When we got home with our little bounty of mushrooms, I was super excited to try a recipe I had clipped from Relish magazine a month or so prior…Caramelized Onion-Chanterelle Tart. Of course, when I first saw it, knowing that our little mushroomers had an abundance of them, I scanned it and sent it to Kyle, who made it the very same night and said it was delicious. After our own foraging expedition, I could hardly wait to try it myself!
Well, it was worth the wait. Kyle was right, it was delicious. I mean, really delicious! The combination of flavors is incredible…savory-sweet onions and earthy mushrooms, Dijon mustard and Gruyere cheese.
Of course, you can make this with any kind of mushroom. But how cool is it that we actually foraged the mushrooms we used??? Forest to table!!

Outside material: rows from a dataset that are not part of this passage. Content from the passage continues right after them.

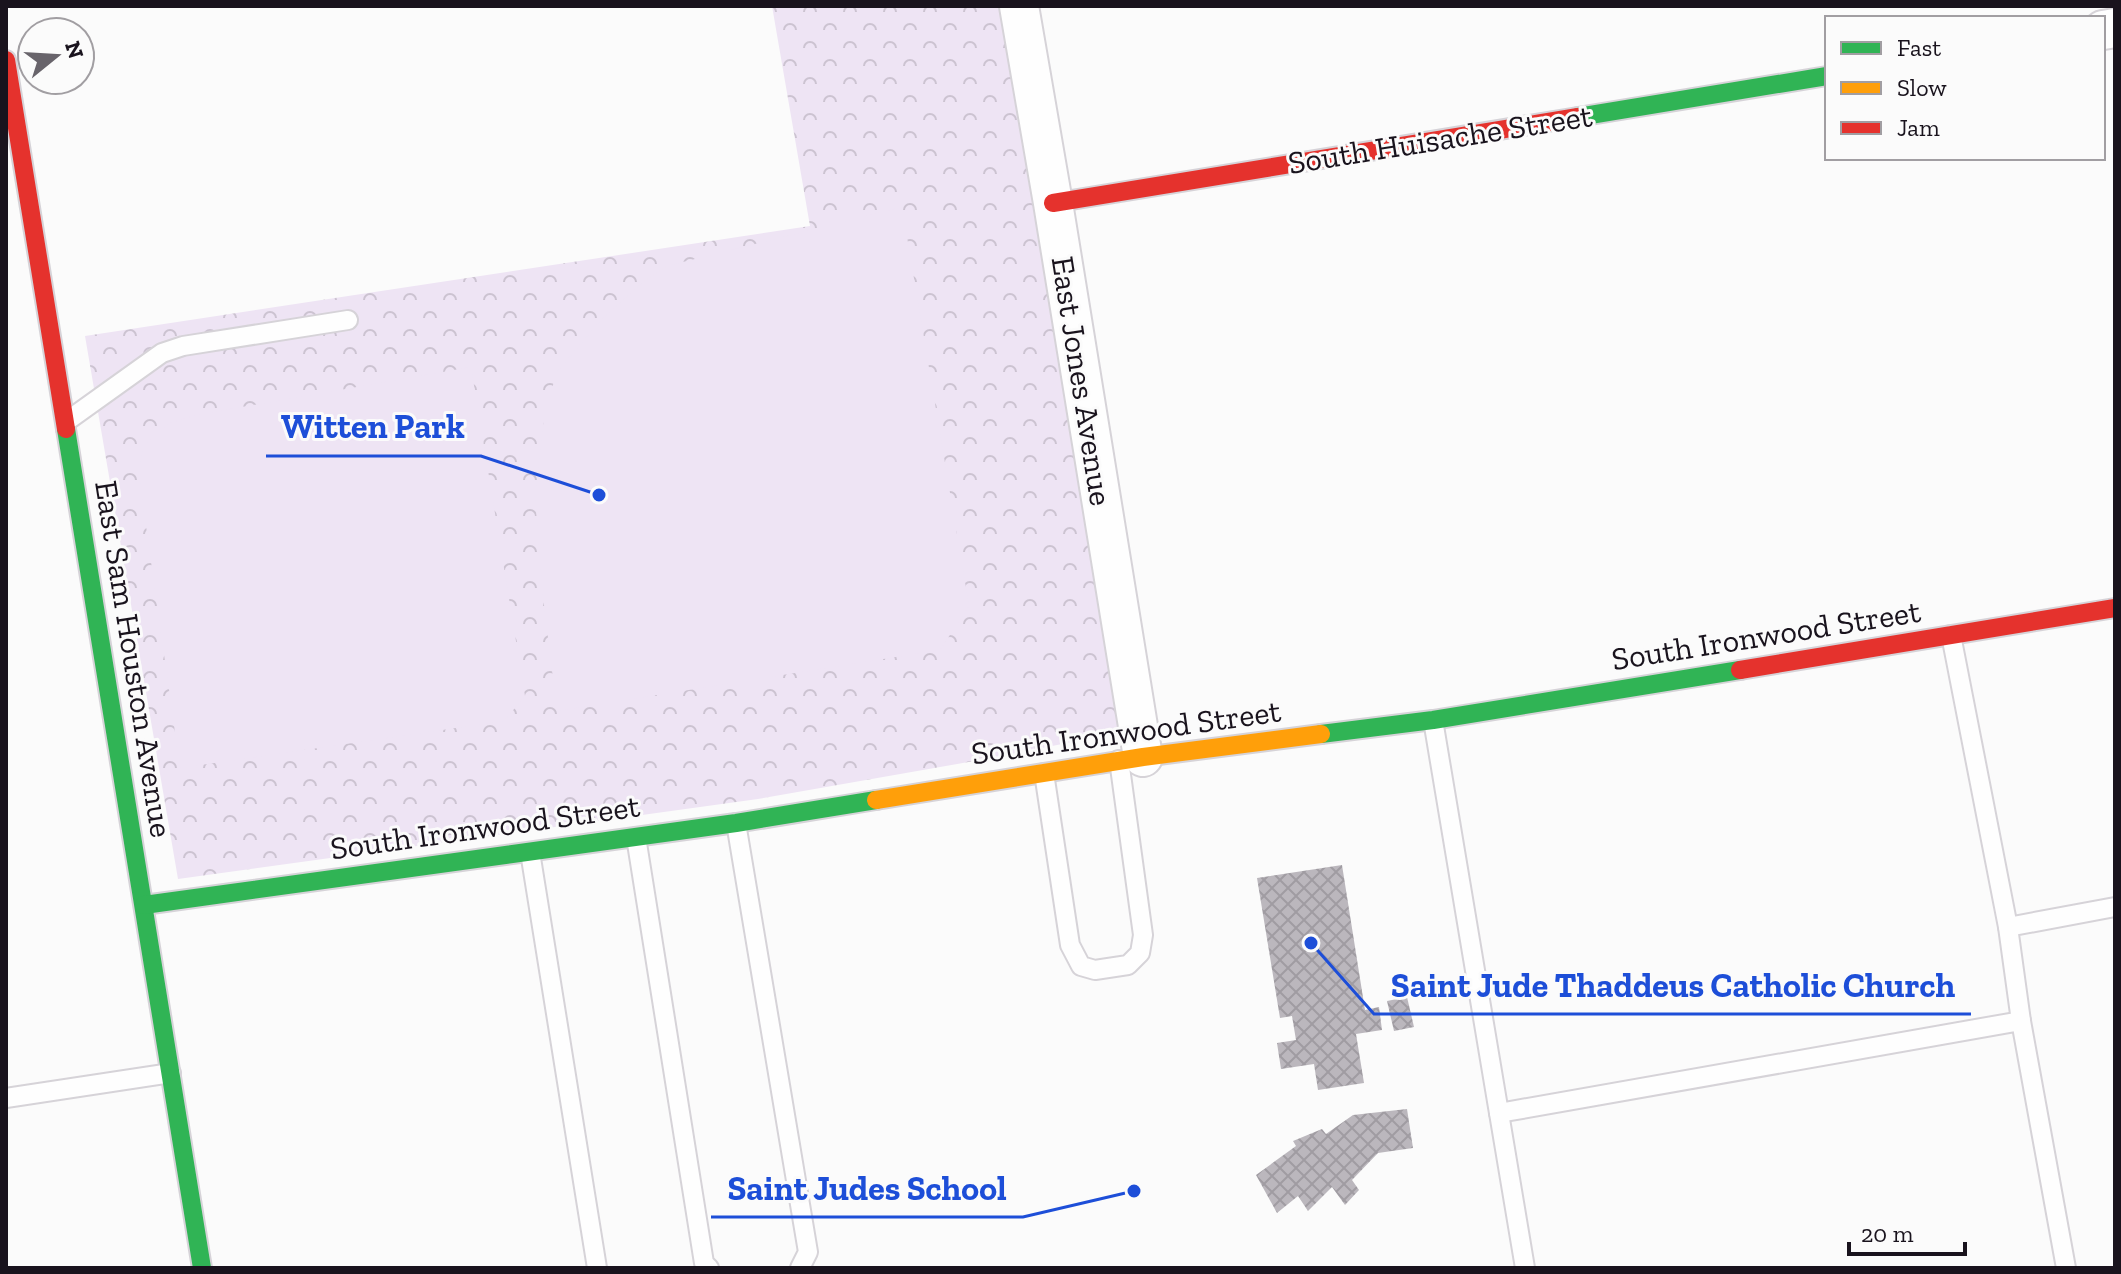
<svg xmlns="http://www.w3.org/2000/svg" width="2121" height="1274" viewBox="0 0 2121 1274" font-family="'Zilla Slab',serif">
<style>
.park{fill:url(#park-crowns)}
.pitch{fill:#eee4f4}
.building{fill:url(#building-cross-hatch)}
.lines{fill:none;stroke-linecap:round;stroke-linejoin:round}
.lane-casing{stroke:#d6d3d8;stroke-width:22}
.street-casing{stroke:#d6d3d8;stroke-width:42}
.fast-casing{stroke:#d6d3d8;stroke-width:22}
.slow-casing{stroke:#d6d3d8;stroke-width:22}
.jam-casing{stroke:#d6d3d8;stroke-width:22}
.lane{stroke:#fefefe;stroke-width:18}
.street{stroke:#fefefe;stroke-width:38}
.fast{stroke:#30b455;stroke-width:18}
.slow{stroke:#ff9f0a;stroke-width:18}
.jam{stroke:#e5322d;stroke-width:18}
.labels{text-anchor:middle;stroke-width:6;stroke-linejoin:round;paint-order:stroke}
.street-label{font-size:32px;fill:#19131d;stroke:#fbfbfb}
.leader{fill:none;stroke:#1d4ed8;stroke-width:3}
.callout-dot{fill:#1d4ed8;stroke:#fbfbfb;stroke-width:3}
.callout-label{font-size:34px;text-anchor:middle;font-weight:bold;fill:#1d4ed8;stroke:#fbfbfb;stroke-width:6;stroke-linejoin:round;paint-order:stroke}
</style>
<defs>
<pattern id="park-crowns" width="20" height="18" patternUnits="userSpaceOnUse" patternTransform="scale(2)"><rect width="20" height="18" fill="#eee4f4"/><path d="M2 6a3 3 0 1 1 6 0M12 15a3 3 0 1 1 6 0" fill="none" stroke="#ccc3d1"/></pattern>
<pattern id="building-cross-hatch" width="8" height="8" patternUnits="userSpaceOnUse" patternTransform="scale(2)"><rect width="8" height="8" fill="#bbb7bd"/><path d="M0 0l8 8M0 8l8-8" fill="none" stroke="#a09ca2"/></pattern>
</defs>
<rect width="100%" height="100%" fill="#fbfbfb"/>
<polygon class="park" points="772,6 1001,6 1122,716 1116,730 1092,738 997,757 758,799 178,879 85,336 810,226"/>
<g class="pitch">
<polygon points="902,207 969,606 940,650 557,711 543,597 535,497 543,425 556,373 601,320 643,282 667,266"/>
<polygon points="471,367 525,696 504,721 180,768 138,469 145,444 170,423 196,415"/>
</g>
<g class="building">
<polygon points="1342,865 1365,1010 1379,1007 1382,1030 1356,1034 1364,1083 1318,1090 1314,1064 1281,1069 1277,1043 1296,1040 1292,1016 1280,1018 1257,878"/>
<polygon points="1407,997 1414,1027 1394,1031 1387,1001"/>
<polygon points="1407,1109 1413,1148 1378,1153 1352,1180 1359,1190 1345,1205 1332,1187 1308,1211 1298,1196 1277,1213 1256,1175 1296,1146 1293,1141 1322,1129 1326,1134 1353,1115"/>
</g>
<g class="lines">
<defs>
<g id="lane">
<polyline points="67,421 162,353 183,346 348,320"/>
<polyline points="1951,635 2008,927"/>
<polyline points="1433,720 1525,1268"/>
<polyline points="1044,773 1070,945 1081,966 1095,970 1128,965 1140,953 1143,935 1119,760"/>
<polyline points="736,823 808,1252 800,1268"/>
<polyline points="636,837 704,1263 709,1268"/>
<polyline points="530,852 597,1268"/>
<polyline points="6,1098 171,1073"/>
<polyline points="1499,1113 2021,1021"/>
<polyline points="2066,1268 2021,1021 2008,927 2115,907"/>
</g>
<g id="street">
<polyline points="1019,6 1053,203 1143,757"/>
<polyline points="2103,30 2115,28"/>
</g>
<g id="fast">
<polyline points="1578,117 1827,76"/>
<polyline points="66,429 202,1268"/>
<polyline points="1321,734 1433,720 1740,670"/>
<polyline points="144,905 736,823 876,800"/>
</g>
<polyline id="slow" points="876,800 1143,757 1321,734"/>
<g id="jam">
<polyline points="6,60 66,429"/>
<polyline points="1053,203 1578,117"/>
<polyline points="1740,670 2115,608"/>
</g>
</defs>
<use href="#lane" class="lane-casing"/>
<use href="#street" class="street-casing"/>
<use href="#fast" class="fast-casing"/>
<use href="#slow" class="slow-casing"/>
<use href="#jam" class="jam-casing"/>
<use href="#lane" class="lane"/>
<use href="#street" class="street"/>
<use href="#fast" class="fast"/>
<use href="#slow" class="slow"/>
<use href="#jam" class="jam"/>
</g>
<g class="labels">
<g class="street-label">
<text transform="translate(1440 139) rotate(-9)" y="11">South Huisache Street</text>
<text transform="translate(1082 381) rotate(81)" y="11">East Jones Avenue</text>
<text transform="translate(1766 635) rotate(-9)" y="11">South Ironwood Street</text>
<text transform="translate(134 659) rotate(81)" y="11">East Sam Houston Avenue</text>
<text transform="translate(1126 732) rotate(-8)" y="11">South Ironwood Street</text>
<text transform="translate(485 827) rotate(-8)" y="11">South Ironwood Street</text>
</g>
</g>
<path class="leader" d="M599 495L481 456H266M1311 943L1374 1014H1971M1134 1191L1023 1217H711"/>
<g class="callout-dot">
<circle cx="599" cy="495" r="8"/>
<circle cx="1311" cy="943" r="8"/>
<circle cx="1134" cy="1191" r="8"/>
</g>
<g class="callout-label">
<text x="373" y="438">Witten Park</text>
<text x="1673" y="997">Saint Jude Thaddeus Catholic Church</text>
<text x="867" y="1200">Saint Judes School</text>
</g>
<rect width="2121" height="1274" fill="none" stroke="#19131d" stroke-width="16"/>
<rect x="1825" y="16" width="280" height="144" fill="#fbfbfb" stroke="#a19ea2" stroke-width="2"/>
<rect x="1841" y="42" width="40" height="12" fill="#30b455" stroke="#a19ea2" stroke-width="2"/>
<text x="1897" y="56" font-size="24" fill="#19131d">Fast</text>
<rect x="1841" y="82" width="40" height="12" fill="#ff9f0a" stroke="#a19ea2" stroke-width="2"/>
<text x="1897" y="96" font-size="24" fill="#19131d">Slow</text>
<rect x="1841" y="122" width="40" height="12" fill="#e5322d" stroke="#a19ea2" stroke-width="2"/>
<text x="1897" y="136" font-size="24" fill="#19131d">Jam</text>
<g transform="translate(56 56) rotate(72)"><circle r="38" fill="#fbfbfb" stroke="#a19ea2" stroke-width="2"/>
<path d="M0-6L14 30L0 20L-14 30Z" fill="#68646b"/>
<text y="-12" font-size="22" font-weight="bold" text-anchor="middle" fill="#19131d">N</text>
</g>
<path d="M1849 1242v12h116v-12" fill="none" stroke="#19131d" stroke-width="4"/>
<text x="1861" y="1242" font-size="24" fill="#19131d" stroke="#fbfbfb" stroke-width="6" paint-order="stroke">20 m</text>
</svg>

Caramelized Onion & Chanterelle Mushroom Tart
1 refrigerated pie crust
1 tablespoon Dijon country-style (course-grain) mustard
2 tablespoons butter, divided
2 medium onions, sliced lengthwise
Sprigs of fresh thyme
4 ounces chanterelle mushrooms (or your favorite mushroom) sliced lengthwise
2 large eggs
1 cup half-and-half
1 cup shredded Gruyere cheese
1/4 teaspoon sea salt
Freshly ground black pepper
Preheat oven to 350°.
Roll out pie crust to fit in a 12-inch tart pan. Place in pan and press into the sides. Coat surface with mustard. Bake 10 minutes. Let cool.
To prepare filling, melt 1 tablespoon butter in a deep skillet over medium heat. Add onions and sauté 15 minutes. Add salt, pepper and thyme leaves. Scrape into a small bowl.

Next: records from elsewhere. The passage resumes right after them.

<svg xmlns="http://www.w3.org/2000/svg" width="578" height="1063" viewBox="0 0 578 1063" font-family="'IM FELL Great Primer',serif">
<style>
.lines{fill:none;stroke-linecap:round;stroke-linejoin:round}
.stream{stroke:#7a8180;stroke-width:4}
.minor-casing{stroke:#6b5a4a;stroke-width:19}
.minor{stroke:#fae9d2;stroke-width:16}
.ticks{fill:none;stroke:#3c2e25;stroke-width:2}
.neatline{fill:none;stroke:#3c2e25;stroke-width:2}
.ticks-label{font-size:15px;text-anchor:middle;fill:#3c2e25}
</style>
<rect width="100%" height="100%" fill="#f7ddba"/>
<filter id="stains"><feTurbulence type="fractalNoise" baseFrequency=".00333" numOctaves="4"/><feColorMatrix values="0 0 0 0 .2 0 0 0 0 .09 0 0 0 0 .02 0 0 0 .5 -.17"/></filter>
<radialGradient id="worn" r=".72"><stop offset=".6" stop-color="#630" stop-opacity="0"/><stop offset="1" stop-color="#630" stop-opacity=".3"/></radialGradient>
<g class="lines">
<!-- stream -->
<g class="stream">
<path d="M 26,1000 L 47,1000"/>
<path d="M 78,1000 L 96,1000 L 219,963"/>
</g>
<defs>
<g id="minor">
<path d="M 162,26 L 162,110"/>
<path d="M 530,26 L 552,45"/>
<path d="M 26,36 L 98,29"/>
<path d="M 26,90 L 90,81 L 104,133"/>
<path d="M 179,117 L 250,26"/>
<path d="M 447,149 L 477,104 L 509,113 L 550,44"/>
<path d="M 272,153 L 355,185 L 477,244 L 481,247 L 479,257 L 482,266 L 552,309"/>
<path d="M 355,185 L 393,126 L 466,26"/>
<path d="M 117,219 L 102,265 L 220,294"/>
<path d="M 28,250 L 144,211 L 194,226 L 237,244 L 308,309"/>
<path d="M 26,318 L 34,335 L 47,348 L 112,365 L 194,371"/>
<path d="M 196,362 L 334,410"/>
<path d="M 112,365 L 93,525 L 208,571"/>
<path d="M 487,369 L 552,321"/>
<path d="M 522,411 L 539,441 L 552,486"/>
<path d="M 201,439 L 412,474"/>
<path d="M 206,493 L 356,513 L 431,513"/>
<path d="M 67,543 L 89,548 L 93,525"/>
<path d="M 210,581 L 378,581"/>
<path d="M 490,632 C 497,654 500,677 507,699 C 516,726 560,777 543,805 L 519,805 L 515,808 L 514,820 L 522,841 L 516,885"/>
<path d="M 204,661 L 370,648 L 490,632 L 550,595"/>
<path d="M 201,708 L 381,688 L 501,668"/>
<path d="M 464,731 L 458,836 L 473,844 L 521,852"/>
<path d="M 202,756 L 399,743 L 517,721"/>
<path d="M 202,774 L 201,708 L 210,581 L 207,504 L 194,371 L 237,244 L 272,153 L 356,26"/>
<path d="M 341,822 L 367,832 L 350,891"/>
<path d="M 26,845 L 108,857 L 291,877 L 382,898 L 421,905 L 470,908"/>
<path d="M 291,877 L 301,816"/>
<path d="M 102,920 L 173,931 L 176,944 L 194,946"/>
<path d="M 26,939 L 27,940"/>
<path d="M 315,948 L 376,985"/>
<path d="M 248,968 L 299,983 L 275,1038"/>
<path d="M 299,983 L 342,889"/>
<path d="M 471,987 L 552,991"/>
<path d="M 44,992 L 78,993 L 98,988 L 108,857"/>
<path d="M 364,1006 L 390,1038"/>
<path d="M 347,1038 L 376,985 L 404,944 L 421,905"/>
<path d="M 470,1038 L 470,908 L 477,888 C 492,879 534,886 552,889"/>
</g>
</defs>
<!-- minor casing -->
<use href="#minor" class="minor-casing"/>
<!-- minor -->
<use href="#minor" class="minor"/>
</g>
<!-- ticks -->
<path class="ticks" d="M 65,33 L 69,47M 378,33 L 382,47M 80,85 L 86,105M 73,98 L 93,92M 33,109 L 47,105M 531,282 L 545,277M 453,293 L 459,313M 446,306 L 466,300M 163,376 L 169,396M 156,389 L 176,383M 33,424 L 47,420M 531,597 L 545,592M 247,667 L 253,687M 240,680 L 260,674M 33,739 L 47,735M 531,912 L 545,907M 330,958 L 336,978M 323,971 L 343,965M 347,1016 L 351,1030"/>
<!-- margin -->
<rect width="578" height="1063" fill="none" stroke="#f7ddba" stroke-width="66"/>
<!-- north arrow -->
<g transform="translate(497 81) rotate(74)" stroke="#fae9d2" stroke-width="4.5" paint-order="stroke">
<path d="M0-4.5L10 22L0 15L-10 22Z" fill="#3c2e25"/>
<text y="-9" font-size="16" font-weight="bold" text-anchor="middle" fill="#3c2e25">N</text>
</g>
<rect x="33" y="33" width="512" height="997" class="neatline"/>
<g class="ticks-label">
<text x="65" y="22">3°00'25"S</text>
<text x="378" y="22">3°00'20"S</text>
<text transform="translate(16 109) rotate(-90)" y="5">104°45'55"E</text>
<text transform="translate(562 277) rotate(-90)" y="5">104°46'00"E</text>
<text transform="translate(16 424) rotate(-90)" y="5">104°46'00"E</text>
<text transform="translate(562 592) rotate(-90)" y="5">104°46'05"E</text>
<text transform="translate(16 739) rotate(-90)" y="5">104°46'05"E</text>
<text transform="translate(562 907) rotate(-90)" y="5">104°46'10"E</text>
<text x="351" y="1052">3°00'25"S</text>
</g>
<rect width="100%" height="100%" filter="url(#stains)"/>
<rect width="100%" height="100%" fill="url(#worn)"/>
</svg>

In the same skillet, melt remaining butter. Add mushrooms and cook 10 minutes. Remove from heat.
Combine eggs and half-and-half and beat until well blended.
Sprinkle about half the cheese on the bottom of tart shell. Spoon in onions. Pour in egg mixture. Place mushrooms all over the top, along with remaining cheese.
Bake 40 minutes, or until tart is golden brown and filling is set. Serve warm or at room temperature. Serves 12.